►
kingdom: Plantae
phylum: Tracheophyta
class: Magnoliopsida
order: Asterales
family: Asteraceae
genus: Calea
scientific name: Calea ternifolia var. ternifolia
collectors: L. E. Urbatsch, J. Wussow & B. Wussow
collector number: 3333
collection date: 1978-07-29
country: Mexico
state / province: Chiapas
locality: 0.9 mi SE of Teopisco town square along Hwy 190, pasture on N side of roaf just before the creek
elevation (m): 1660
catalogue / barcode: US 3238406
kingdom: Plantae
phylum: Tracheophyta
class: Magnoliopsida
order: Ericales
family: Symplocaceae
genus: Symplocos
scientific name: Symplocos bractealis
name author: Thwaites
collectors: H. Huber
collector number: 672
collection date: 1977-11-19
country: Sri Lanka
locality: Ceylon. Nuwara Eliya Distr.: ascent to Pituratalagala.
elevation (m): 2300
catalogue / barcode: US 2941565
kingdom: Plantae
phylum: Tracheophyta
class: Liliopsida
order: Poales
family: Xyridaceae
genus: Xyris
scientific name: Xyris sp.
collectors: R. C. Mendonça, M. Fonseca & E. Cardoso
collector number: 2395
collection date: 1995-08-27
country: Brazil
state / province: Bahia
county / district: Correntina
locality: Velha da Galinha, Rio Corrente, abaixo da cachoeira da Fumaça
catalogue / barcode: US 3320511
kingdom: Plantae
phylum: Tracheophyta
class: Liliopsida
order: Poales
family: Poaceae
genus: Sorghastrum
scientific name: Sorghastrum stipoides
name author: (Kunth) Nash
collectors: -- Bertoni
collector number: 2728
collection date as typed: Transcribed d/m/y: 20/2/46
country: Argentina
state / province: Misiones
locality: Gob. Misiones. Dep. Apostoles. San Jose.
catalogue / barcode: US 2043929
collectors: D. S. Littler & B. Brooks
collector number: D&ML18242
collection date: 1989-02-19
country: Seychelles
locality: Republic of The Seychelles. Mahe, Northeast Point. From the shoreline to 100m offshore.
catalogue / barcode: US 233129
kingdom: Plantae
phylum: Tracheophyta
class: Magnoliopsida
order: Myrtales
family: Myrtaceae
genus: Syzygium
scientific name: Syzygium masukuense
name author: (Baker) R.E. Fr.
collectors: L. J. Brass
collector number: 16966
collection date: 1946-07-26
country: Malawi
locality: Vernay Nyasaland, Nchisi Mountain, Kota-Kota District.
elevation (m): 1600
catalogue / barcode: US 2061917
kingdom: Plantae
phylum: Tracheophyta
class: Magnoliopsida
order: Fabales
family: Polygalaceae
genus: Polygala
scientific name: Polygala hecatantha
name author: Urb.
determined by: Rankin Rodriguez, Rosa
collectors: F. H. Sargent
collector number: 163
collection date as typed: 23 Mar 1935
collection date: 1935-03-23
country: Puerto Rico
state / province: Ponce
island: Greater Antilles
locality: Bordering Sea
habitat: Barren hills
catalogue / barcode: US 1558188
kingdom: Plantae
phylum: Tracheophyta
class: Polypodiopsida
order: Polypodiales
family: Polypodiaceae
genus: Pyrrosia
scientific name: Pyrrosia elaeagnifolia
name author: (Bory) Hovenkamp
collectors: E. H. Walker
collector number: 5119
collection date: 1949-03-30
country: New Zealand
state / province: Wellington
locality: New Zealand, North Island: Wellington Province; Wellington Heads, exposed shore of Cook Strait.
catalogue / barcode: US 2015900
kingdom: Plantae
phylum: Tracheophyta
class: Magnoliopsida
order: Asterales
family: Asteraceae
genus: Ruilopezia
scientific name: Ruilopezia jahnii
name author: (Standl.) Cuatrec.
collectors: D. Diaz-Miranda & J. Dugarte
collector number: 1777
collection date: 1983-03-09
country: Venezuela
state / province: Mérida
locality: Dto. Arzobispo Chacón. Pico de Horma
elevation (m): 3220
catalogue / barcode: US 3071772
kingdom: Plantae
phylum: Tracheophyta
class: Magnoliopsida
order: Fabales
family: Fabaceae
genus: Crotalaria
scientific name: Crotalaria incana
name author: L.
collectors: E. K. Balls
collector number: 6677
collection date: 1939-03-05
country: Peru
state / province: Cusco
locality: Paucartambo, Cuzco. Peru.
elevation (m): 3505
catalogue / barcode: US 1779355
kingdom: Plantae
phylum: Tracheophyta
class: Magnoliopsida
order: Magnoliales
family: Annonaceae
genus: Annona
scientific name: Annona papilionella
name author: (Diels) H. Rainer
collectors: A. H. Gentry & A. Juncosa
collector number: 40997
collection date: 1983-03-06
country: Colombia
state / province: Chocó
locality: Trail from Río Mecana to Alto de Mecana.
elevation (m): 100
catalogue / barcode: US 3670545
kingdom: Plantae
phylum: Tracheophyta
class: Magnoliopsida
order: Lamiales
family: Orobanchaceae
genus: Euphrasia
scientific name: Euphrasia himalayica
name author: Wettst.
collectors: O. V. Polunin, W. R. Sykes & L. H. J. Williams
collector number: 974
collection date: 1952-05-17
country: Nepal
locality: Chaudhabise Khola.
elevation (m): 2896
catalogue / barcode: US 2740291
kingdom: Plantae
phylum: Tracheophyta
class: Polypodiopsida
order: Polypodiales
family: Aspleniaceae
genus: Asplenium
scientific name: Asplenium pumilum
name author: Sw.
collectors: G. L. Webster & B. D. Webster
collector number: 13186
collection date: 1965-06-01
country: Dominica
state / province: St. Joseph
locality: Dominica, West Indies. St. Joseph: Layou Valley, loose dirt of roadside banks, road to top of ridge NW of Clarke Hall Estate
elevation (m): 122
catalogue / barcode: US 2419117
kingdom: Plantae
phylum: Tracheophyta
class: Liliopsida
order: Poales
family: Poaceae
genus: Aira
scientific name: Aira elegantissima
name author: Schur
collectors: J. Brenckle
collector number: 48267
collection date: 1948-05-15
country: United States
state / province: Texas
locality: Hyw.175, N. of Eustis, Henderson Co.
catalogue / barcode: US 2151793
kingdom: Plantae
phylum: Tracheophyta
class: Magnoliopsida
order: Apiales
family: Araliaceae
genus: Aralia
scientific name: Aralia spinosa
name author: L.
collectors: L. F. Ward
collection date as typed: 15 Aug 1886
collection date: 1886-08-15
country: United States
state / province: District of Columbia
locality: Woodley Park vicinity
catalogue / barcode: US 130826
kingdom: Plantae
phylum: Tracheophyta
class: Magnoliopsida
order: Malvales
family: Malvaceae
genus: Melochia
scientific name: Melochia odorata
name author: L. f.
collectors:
◄
• [Aim] Reproduce verbatim the stretch of the entries from their first line through the line containing "state / province: Chiapas", including both of those lines.

• [Exercise output]
kingdom: Plantae
phylum: Tracheophyta
class: Magnoliopsida
order: Asterales
family: Asteraceae
genus: Calea
scientific name: Calea ternifolia var. ternifolia
collectors: L. E. Urbatsch, J. Wussow & B. Wussow
collector number: 3333
collection date: 1978-07-29
country: Mexico
state / province: Chiapas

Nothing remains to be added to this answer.